=== STATED EXERCISE ===
In the forum thread, at what length does Stata cut off each imported observation of text?

=== DOCUMENT ===
'''
Announcement

Collapse
No announcement yet.
X
  • Filter
  • Time
  • Show
Clear All
new posts

  • Trouble with storing/importing very long strings (strL)

    Hi all,

    I am trying to import very large text string variables into Stata (pages of text into a single variable). I see on the -help limits- that strL allows 2,000,000,000 bytes, which is plenty of space for the data I have. However, when I create a strL variable and go to import my data, Stata is still cutting the data short (an observation of text gets cut off exactly at 2,500 characters/bytes). I have tried importing documents from csv, xls, xslx, and copying and pasting the text directly. Nothing works. It feels like I have tried everything but I cannot find a solution nor find anything online.

    Thanks for your help!
    Roger

  • #2
    You don't show us the code you are using, so I cannot comment on what you may have done wrong, and you don't describe the layout of your file, so it's difficult to suggest code that may work for you.

    Here is a technique that will read in a text file one line at a time, but the line size is limited to the length of a macro (see help limits for details).
'''
=== SOURCE DATA ===
'''
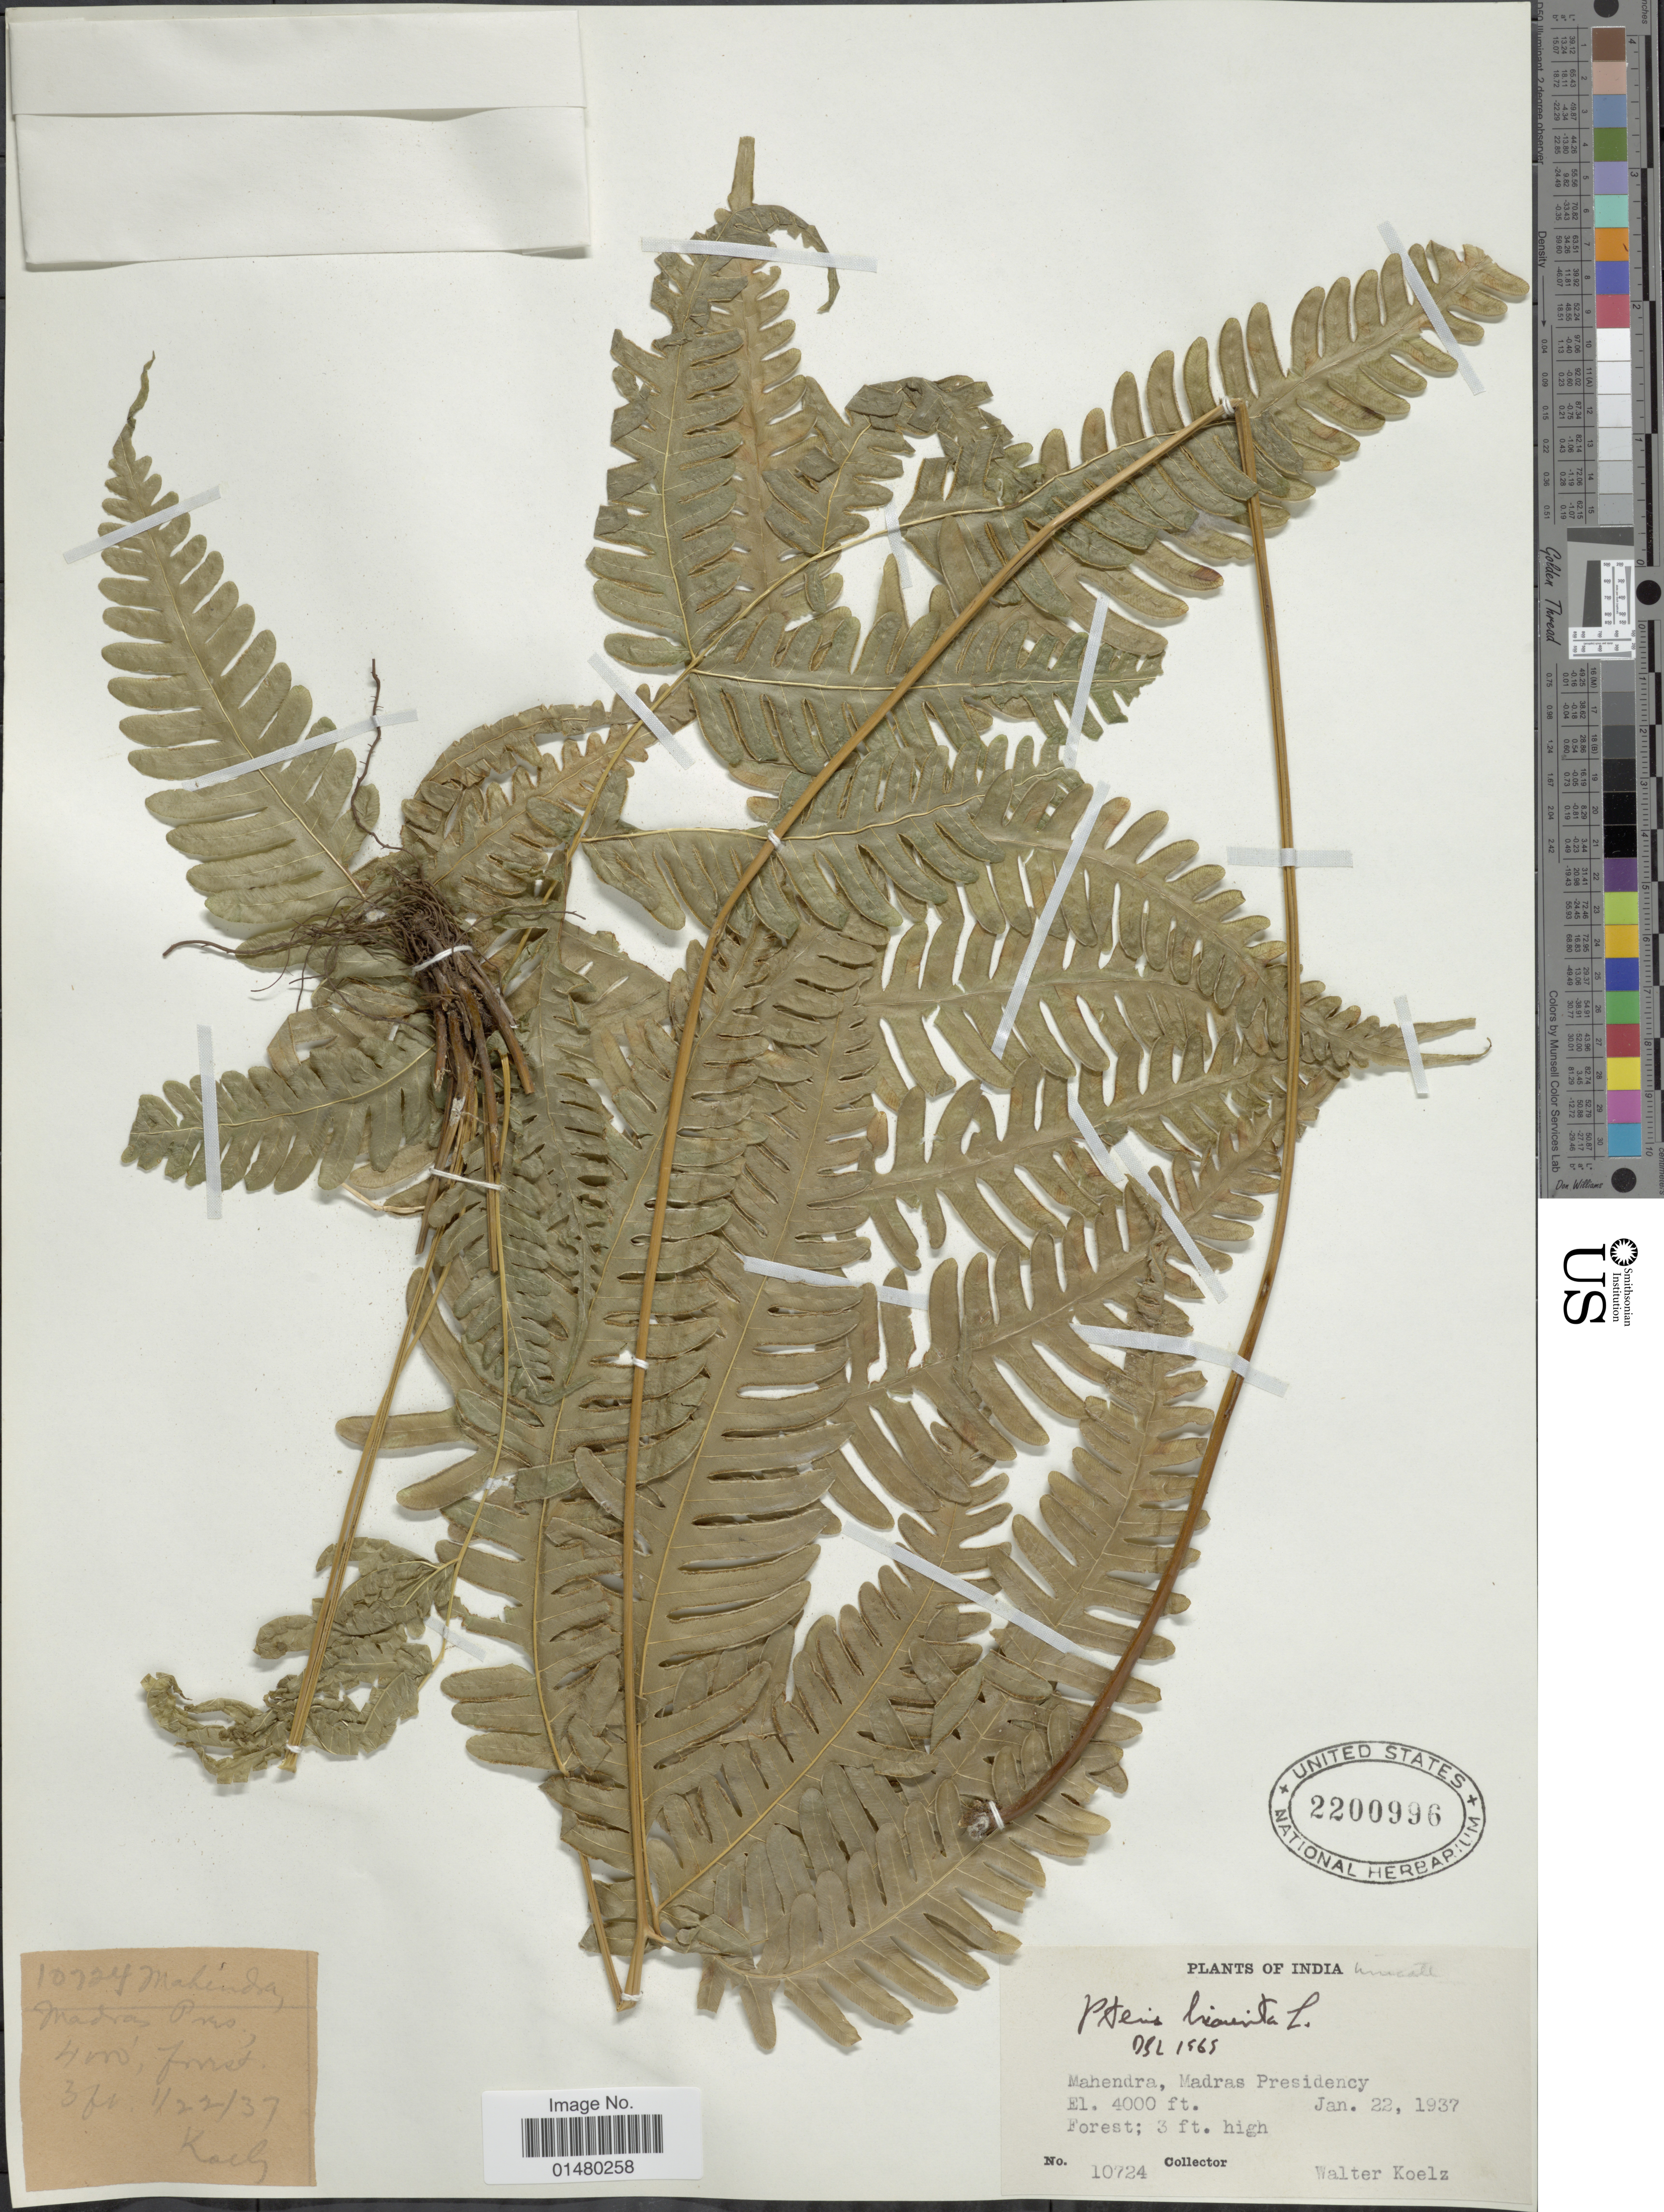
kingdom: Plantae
'''
=== WRITTEN ANSWER ===
At exactly 2,500 characters (bytes).